Record extracts:

######

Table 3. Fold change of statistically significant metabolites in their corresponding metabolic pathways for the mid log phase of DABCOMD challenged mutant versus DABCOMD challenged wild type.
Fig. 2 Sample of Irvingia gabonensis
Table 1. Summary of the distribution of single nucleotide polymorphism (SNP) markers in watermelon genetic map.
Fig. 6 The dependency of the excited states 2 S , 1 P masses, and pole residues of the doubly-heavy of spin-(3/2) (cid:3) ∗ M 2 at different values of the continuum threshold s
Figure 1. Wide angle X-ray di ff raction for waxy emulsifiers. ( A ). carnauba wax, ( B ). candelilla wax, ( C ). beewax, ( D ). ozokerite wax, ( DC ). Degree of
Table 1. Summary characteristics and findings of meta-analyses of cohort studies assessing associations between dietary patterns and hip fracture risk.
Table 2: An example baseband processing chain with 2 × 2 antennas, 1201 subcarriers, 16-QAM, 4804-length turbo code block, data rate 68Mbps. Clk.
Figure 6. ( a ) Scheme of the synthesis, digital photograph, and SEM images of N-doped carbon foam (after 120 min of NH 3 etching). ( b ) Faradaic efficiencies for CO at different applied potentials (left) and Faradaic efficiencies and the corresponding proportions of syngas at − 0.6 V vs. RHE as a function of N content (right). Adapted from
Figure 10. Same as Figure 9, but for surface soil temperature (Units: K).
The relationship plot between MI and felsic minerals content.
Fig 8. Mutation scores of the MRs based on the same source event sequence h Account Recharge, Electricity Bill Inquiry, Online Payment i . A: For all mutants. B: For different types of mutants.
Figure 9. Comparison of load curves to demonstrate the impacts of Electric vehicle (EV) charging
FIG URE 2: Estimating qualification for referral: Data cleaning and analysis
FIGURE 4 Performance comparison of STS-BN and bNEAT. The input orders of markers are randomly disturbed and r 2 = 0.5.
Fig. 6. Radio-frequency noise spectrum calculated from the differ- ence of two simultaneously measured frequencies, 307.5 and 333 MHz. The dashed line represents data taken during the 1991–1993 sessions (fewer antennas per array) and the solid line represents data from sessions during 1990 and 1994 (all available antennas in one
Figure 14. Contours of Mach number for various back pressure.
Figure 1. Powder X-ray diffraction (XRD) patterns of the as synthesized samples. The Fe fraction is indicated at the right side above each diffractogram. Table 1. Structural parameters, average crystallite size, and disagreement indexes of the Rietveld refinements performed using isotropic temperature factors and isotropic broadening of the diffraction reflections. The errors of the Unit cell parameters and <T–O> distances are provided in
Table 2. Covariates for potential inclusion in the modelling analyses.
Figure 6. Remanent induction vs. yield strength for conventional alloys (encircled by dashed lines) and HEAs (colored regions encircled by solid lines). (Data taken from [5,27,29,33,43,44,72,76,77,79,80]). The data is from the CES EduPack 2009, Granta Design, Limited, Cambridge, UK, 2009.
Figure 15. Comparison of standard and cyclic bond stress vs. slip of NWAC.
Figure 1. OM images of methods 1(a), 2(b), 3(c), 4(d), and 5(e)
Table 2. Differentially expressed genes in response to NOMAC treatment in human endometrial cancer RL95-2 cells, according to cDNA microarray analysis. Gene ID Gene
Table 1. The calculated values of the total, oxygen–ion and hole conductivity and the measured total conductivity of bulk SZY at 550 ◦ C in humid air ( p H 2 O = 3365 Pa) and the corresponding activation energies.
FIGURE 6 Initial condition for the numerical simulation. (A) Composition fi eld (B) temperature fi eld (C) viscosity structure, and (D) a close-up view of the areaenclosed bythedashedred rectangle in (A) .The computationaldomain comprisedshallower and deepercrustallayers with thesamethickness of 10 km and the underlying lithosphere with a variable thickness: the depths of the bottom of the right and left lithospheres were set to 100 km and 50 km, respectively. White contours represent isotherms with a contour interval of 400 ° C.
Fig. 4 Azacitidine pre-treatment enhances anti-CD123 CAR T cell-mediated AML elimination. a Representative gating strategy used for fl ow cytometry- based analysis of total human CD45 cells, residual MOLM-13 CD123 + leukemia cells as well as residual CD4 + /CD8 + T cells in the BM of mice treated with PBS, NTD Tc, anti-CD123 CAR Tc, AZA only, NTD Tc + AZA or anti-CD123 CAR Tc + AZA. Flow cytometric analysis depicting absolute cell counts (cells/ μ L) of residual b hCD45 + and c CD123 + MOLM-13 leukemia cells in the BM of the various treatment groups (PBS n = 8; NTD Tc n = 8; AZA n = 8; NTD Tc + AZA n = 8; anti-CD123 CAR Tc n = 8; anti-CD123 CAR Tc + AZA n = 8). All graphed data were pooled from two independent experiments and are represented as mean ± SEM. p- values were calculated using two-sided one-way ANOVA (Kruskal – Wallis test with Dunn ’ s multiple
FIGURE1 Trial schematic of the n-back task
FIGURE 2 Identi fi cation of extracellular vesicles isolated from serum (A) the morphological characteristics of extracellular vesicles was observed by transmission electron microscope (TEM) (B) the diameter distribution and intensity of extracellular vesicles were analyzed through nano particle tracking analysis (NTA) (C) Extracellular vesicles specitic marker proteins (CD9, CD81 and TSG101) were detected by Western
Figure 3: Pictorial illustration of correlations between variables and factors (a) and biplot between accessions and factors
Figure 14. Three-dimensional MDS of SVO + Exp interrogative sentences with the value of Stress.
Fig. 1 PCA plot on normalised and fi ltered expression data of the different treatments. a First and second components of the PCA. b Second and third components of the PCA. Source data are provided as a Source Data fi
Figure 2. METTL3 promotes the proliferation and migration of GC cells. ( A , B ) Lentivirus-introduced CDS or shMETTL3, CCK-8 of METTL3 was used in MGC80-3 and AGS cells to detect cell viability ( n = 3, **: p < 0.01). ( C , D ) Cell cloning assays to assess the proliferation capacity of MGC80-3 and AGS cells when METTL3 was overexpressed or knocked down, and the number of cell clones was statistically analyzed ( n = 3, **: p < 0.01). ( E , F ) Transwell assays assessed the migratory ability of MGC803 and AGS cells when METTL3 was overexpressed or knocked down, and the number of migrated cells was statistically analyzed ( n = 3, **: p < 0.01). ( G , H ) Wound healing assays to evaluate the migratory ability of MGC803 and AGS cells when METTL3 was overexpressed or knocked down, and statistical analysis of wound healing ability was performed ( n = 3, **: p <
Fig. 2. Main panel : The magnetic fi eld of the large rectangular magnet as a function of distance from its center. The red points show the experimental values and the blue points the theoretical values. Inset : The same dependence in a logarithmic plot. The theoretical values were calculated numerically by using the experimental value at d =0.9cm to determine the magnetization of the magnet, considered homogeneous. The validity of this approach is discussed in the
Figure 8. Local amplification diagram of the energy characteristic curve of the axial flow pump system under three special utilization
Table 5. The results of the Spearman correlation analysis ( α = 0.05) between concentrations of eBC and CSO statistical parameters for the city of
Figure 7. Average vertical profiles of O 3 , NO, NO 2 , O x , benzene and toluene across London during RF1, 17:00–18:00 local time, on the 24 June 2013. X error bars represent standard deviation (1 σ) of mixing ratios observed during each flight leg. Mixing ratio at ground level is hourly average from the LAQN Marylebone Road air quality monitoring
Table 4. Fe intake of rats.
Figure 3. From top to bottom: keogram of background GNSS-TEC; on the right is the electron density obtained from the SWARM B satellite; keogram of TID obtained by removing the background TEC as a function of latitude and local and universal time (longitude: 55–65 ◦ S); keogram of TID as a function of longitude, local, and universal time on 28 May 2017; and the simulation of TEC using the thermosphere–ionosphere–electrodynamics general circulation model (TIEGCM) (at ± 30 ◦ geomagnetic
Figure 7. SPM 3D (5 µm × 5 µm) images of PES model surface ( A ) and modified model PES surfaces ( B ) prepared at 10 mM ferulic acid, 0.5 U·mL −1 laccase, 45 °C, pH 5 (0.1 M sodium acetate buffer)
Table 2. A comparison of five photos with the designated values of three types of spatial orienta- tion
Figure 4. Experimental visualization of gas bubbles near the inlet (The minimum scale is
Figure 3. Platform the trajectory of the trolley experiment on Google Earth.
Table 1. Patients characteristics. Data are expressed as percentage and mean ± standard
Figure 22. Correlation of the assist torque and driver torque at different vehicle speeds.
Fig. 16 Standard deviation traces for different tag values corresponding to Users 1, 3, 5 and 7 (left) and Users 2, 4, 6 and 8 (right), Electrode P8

######

Only the lines from the start of the data to the line holding "FIGURE 4 Performance" are wanted; return them exactly, both ends included.

Task response:
Table 3. Fold change of statistically significant metabolites in their corresponding metabolic pathways for the mid log phase of DABCOMD challenged mutant versus DABCOMD challenged wild type.
Fig. 2 Sample of Irvingia gabonensis
Table 1. Summary of the distribution of single nucleotide polymorphism (SNP) markers in watermelon genetic map.
Fig. 6 The dependency of the excited states 2 S , 1 P masses, and pole residues of the doubly-heavy of spin-(3/2) (cid:3) ∗ M 2 at different values of the continuum threshold s
Figure 1. Wide angle X-ray di ff raction for waxy emulsifiers. ( A ). carnauba wax, ( B ). candelilla wax, ( C ). beewax, ( D ). ozokerite wax, ( DC ). Degree of
Table 1. Summary characteristics and findings of meta-analyses of cohort studies assessing associations between dietary patterns and hip fracture risk.
Table 2: An example baseband processing chain with 2 × 2 antennas, 1201 subcarriers, 16-QAM, 4804-length turbo code block, data rate 68Mbps. Clk.
Figure 6. ( a ) Scheme of the synthesis, digital photograph, and SEM images of N-doped carbon foam (after 120 min of NH 3 etching). ( b ) Faradaic efficiencies for CO at different applied potentials (left) and Faradaic efficiencies and the corresponding proportions of syngas at − 0.6 V vs. RHE as a function of N content (right). Adapted from
Figure 10. Same as Figure 9, but for surface soil temperature (Units: K).
The relationship plot between MI and felsic minerals content.
Fig 8. Mutation scores of the MRs based on the same source event sequence h Account Recharge, Electricity Bill Inquiry, Online Payment i . A: For all mutants. B: For different types of mutants.
Figure 9. Comparison of load curves to demonstrate the impacts of Electric vehicle (EV) charging
FIG URE 2: Estimating qualification for referral: Data cleaning and analysis
FIGURE 4 Performance comparison of STS-BN and bNEAT. The input orders of markers are randomly disturbed and r 2 = 0.5.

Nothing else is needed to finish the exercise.